• **Required work**
Set down each record exactly. Omit the pictures.
Content starts
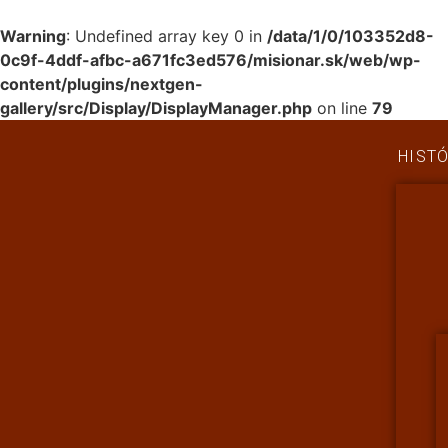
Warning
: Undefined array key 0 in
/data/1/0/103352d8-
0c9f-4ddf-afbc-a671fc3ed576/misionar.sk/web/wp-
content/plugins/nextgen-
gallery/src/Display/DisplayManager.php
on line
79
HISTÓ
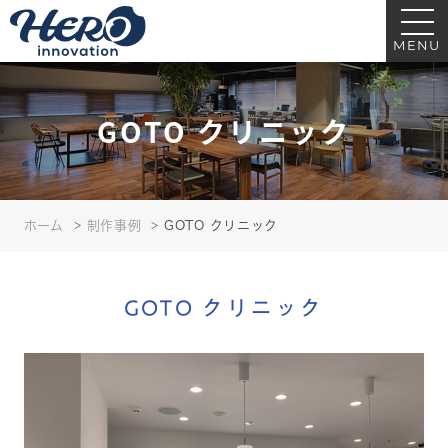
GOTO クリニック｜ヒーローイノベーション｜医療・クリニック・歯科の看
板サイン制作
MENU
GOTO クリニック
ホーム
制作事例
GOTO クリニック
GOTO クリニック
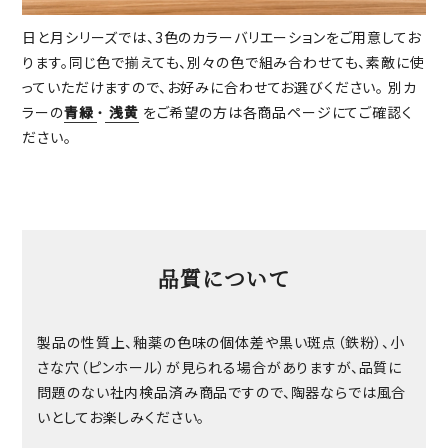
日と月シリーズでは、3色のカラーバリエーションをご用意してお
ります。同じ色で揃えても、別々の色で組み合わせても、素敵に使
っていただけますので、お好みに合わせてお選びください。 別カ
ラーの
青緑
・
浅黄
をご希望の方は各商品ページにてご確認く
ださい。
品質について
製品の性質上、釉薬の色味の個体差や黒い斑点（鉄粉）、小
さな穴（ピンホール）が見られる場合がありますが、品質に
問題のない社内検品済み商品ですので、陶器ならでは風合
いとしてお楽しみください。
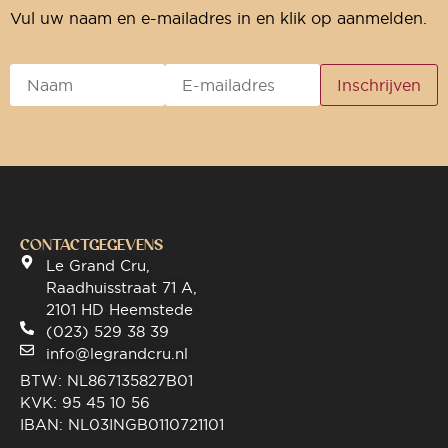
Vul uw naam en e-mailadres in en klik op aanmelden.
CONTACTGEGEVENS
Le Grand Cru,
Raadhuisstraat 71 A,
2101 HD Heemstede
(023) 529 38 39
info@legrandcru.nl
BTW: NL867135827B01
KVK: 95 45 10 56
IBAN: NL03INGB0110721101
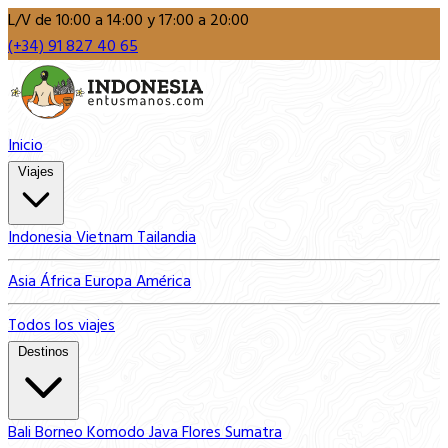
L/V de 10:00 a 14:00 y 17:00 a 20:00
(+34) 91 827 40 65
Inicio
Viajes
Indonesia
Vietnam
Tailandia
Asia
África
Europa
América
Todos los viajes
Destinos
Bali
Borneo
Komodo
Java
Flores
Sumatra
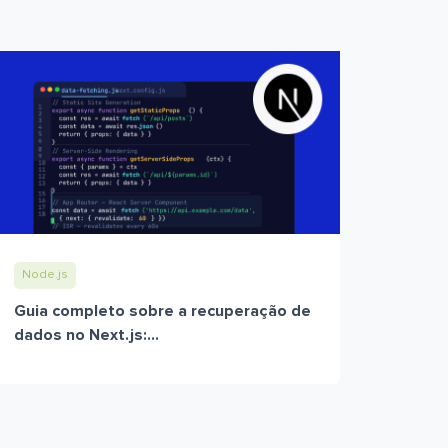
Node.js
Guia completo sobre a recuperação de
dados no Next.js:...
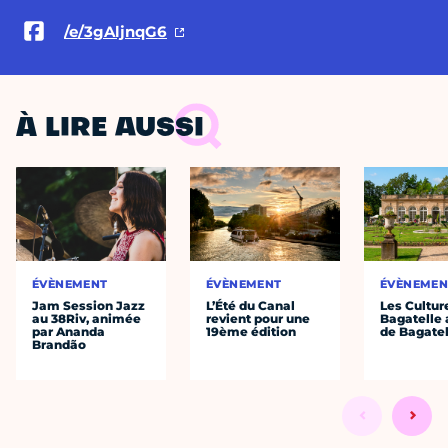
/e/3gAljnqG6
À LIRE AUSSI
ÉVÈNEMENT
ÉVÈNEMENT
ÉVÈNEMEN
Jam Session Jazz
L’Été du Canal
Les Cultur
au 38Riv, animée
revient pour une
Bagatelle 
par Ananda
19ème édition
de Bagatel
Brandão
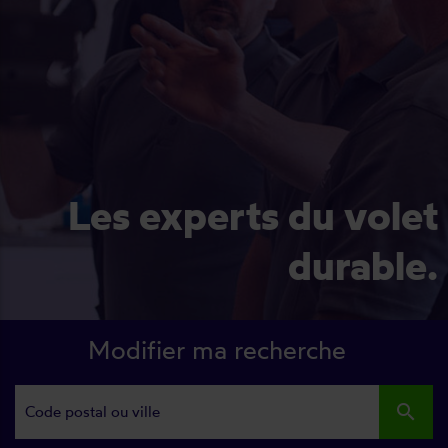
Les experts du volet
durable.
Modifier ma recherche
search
Content ends
• **Final answer**
Warning
: Undefined array key 0 in
/data/1/0/103352d8-
0c9f-4ddf-afbc-a671fc3ed576/misionar.sk/web/wp-
content/plugins/nextgen-
gallery/src/Display/DisplayManager.php
on line
79
HISTÓ
GOTO クリニック｜ヒーローイノベーション｜医療・クリニック・歯科の看
板サイン制作
MENU
GOTO クリニック
ホーム
制作事例
GOTO クリニック
GOTO クリニック
日と月シリーズでは、3色のカラーバリエーションをご用意してお
ります。同じ色で揃えても、別々の色で組み合わせても、素敵に使
っていただけますので、お好みに合わせてお選びください。 別カ
ラーの
青緑
・
浅黄
をご希望の方は各商品ページにてご確認く
ださい。
品質について
製品の性質上、釉薬の色味の個体差や黒い斑点（鉄粉）、小
さな穴（ピンホール）が見られる場合がありますが、品質に
問題のない社内検品済み商品ですので、陶器ならでは風合
いとしてお楽しみください。
Vul uw naam en e-mailadres in en klik op aanmelden.
CONTACTGEGEVENS
Le Grand Cru,
Raadhuisstraat 71 A,
2101 HD Heemstede
(023) 529 38 39
info@legrandcru.nl
BTW: NL867135827B01
KVK: 95 45 10 56
IBAN: NL03INGB0110721101
L/V de 10:00 a 14:00 y 17:00 a 20:00
(+34) 91 827 40 65
Inicio
Viajes
Indonesia
Vietnam
Tailandia
Asia
África
Europa
América
Todos los viajes
Destinos
Bali
Borneo
Komodo
Java
Flores
Sumatra
Node.js
Guia completo sobre a recuperação de
dados no Next.js:...
/e/3gAljnqG6
À LIRE AUSSI
ÉVÈNEMENT
ÉVÈNEMENT
ÉVÈNEMEN
Jam Session Jazz
L’Été du Canal
Les Cultur
au 38Riv, animée
revient pour une
Bagatelle 
par Ananda
19ème édition
de Bagatel
Brandão
Les experts du volet
durable.
Modifier ma recherche
search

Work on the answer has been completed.